THE GENETICS OF OSTEOLYSIS AND HETEROTOPIC OSSIFICATION AFTER TOTAL HIP ARTHROPLASTY

Aseptic loosening, the clinical end point of osteolysis, is the most common complication resulting in revision surgery of total hip arthroplasty (THA). It is the result of focal peri-prosthetic inflammatory bone loss at the prosthesis-host interface, and is driven by particulate wear debris generated primarily at the articular bearing surface. There is variation between individuals in their inflammatory response to wear debris suggesting a genetic component. Candidate gene studies have shown that susceptibility to osteolysis associates with polymorphic variation in genes encoding several inflammatory cytokines and bone regulatory molecules. Better understanding of the genetic component is required to address the pathogenesis of aseptic loosening. Advances in high throughput genotyping and mapping of genomic variation has made it possible to examine common genetic variation or quantitative traits as possible risk factors of disease through genome wide association studies (GWAS).
This thesis which forms my PhD candidature, describes several studies undertaken to understand the biological processes contributing to osteolysis.
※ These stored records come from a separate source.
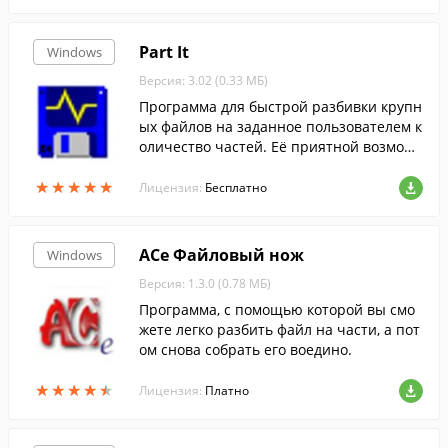
Part It
Windows
Версия: 3.02 (0.33 МБ)
Программа для быстрой разбивки крупн
ых файлов на заданное пользователем к
оличество частей. Её приятной возможн
остью является наличие функции выбор
★
★
★
★
★
★
★
★
★
★
а желаемого размера полученных файл
Лицензия:
Бесплатно
ов, а также возможность их склеивания
в исходный файл.
ACe Файловый нож
Windows
Версия: 1.3.0 (0.78 МБ)
Программа, с помощью которой вы смо
жете легко разбить файл на части, а пот
ом снова собрать его воедино.
★
★
★
★
★
★
★
★
★
★
Лицензия:
Платно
We have followed the advances in genotyping and bioinformatics progressing from a candidate gene study to undertaking whole genome analysis.
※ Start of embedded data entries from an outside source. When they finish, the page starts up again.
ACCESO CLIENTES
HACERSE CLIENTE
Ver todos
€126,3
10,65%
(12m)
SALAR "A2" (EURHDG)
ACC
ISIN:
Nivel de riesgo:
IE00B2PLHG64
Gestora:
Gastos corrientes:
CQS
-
We describe the largest candidate gene study to date looking at tagging SNPs in genes thought to play important roles in bone turnover and inflammatory pathways. We have undertaken the first GWAS for osteolysis susceptibility and time to prosthesis failure following THA in over 3,700 patients. During the recruitment process of the replication cohort from the Norwegian arthroplasty register we have proved the feasibility of using such registries for recruitment to answer research questions and establish linked biobanks for the study of musculoskeletal disease.
Heterotopic ossification is also a common complication following THA and similarly its pathogenesis is poorly understood. We also describe a GWAS looking for variants associated with the development of HO and its severity following THA.